◆ **Instructions to follow**: For this exercise, write each entry below out precisely and omit the pictures.

┌─ Record set

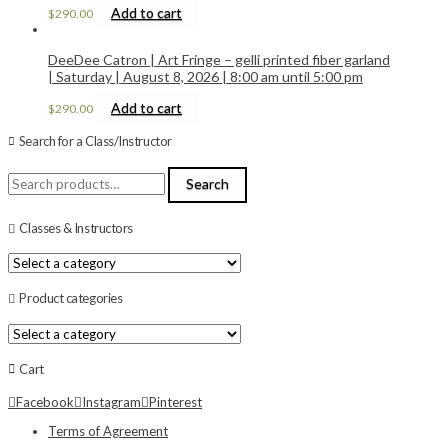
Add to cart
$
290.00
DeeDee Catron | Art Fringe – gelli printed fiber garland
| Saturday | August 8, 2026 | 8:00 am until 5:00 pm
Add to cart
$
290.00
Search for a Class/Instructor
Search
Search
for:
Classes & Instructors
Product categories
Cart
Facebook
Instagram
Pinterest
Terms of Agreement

└─

◆ **Written response**:
Add to cart
$
290.00
DeeDee Catron | Art Fringe – gelli printed fiber garland
| Saturday | August 8, 2026 | 8:00 am until 5:00 pm
Add to cart
$
290.00
Search for a Class/Instructor
Search
Search
for:
Classes & Instructors
Product categories
Cart
Facebook
Instagram
Pinterest
Terms of Agreement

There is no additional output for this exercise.